DATASET CONTENT:
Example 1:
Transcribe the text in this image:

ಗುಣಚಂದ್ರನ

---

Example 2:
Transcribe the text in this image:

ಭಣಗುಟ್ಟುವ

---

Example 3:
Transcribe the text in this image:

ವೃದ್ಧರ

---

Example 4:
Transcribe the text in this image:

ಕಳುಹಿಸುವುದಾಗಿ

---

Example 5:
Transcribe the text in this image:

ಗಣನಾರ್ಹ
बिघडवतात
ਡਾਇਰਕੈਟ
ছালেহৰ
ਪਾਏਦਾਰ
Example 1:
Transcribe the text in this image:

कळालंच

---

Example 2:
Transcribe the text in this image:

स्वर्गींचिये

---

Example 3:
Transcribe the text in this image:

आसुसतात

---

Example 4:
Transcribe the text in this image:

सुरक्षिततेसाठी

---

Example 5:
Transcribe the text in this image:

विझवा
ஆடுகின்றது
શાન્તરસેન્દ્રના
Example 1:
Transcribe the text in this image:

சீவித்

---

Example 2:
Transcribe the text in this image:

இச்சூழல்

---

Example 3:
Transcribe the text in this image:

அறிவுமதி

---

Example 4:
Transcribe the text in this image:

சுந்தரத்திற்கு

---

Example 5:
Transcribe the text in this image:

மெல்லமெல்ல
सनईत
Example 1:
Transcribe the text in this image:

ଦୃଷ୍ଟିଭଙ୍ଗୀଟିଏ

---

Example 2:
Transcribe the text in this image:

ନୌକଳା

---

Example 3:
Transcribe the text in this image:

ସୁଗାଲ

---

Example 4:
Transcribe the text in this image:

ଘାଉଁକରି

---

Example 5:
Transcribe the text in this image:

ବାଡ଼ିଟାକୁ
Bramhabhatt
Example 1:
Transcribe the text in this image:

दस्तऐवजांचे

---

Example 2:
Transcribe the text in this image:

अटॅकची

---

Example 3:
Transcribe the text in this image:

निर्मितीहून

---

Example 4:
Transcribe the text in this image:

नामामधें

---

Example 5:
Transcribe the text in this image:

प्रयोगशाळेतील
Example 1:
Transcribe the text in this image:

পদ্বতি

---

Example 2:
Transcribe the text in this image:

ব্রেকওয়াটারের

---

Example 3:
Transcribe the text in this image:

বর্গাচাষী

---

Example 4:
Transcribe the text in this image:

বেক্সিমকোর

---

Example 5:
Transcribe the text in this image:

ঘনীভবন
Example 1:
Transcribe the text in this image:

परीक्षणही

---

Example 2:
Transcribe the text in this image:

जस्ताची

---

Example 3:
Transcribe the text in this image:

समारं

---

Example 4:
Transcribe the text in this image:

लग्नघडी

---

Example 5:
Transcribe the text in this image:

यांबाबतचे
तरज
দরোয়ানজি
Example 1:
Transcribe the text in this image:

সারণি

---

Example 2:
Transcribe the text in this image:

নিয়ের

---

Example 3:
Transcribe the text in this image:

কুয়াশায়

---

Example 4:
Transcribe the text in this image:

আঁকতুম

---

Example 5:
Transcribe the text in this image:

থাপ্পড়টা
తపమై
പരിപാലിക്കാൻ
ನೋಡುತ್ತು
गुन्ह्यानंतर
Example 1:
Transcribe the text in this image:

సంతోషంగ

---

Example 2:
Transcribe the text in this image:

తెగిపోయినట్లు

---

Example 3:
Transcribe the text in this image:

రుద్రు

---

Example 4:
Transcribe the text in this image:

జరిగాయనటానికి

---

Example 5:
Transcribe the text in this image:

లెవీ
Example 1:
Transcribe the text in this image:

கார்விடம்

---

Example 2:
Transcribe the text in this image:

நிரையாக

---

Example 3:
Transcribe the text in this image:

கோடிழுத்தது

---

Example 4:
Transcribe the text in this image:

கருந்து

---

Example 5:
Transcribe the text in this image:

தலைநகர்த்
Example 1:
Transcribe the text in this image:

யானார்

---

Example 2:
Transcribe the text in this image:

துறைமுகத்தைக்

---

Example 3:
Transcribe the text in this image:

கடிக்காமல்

TASK DIRECTIONS: Please write out the records above once more, exactly and completely.

RESULT FOR THIS TASK:
Example 1:
Transcribe the text in this image:

ಗುಣಚಂದ್ರನ

---

Example 2:
Transcribe the text in this image:

ಭಣಗುಟ್ಟುವ

---

Example 3:
Transcribe the text in this image:

ವೃದ್ಧರ

---

Example 4:
Transcribe the text in this image:

ಕಳುಹಿಸುವುದಾಗಿ

---

Example 5:
Transcribe the text in this image:

ಗಣನಾರ್ಹ
बिघडवतात
ਡਾਇਰਕੈਟ
ছালেহৰ
ਪਾਏਦਾਰ
Example 1:
Transcribe the text in this image:

कळालंच

---

Example 2:
Transcribe the text in this image:

स्वर्गींचिये

---

Example 3:
Transcribe the text in this image:

आसुसतात

---

Example 4:
Transcribe the text in this image:

सुरक्षिततेसाठी

---

Example 5:
Transcribe the text in this image:

विझवा
ஆடுகின்றது
શાન્તરસેન્દ્રના
Example 1:
Transcribe the text in this image:

சீவித்

---

Example 2:
Transcribe the text in this image:

இச்சூழல்

---

Example 3:
Transcribe the text in this image:

அறிவுமதி

---

Example 4:
Transcribe the text in this image:

சுந்தரத்திற்கு

---

Example 5:
Transcribe the text in this image:

மெல்லமெல்ல
सनईत
Example 1:
Transcribe the text in this image:

ଦୃଷ୍ଟିଭଙ୍ଗୀଟିଏ

---

Example 2:
Transcribe the text in this image:

ନୌକଳା

---

Example 3:
Transcribe the text in this image:

ସୁଗାଲ

---

Example 4:
Transcribe the text in this image:

ଘାଉଁକରି

---

Example 5:
Transcribe the text in this image:

ବାଡ଼ିଟାକୁ
Bramhabhatt
Example 1:
Transcribe the text in this image:

दस्तऐवजांचे

---

Example 2:
Transcribe the text in this image:

अटॅकची

---

Example 3:
Transcribe the text in this image:

निर्मितीहून

---

Example 4:
Transcribe the text in this image:

नामामधें

---

Example 5:
Transcribe the text in this image:

प्रयोगशाळेतील
Example 1:
Transcribe the text in this image:

পদ্বতি

---

Example 2:
Transcribe the text in this image:

ব্রেকওয়াটারের

---

Example 3:
Transcribe the text in this image:

বর্গাচাষী

---

Example 4:
Transcribe the text in this image:

বেক্সিমকোর

---

Example 5:
Transcribe the text in this image:

ঘনীভবন
Example 1:
Transcribe the text in this image:

परीक्षणही

---

Example 2:
Transcribe the text in this image:

जस्ताची

---

Example 3:
Transcribe the text in this image:

समारं

---

Example 4:
Transcribe the text in this image:

लग्नघडी

---

Example 5:
Transcribe the text in this image:

यांबाबतचे
तरज
দরোয়ানজি
Example 1:
Transcribe the text in this image:

সারণি

---

Example 2:
Transcribe the text in this image:

নিয়ের

---

Example 3:
Transcribe the text in this image:

কুয়াশায়

---

Example 4:
Transcribe the text in this image:

আঁকতুম

---

Example 5:
Transcribe the text in this image:

থাপ্পড়টা
తపమై
പരിപാലിക്കാൻ
ನೋಡುತ್ತು
गुन्ह्यानंतर
Example 1:
Transcribe the text in this image:

సంతోషంగ

---

Example 2:
Transcribe the text in this image:

తెగిపోయినట్లు

---

Example 3:
Transcribe the text in this image:

రుద్రు

---

Example 4:
Transcribe the text in this image:

జరిగాయనటానికి

---

Example 5:
Transcribe the text in this image:

లెవీ
Example 1:
Transcribe the text in this image:

கார்விடம்

---

Example 2:
Transcribe the text in this image:

நிரையாக

---

Example 3:
Transcribe the text in this image:

கோடிழுத்தது

---

Example 4:
Transcribe the text in this image:

கருந்து

---

Example 5:
Transcribe the text in this image:

தலைநகர்த்
Example 1:
Transcribe the text in this image:

யானார்

---

Example 2:
Transcribe the text in this image:

துறைமுகத்தைக்

---

Example 3:
Transcribe the text in this image:

கடிக்காமல்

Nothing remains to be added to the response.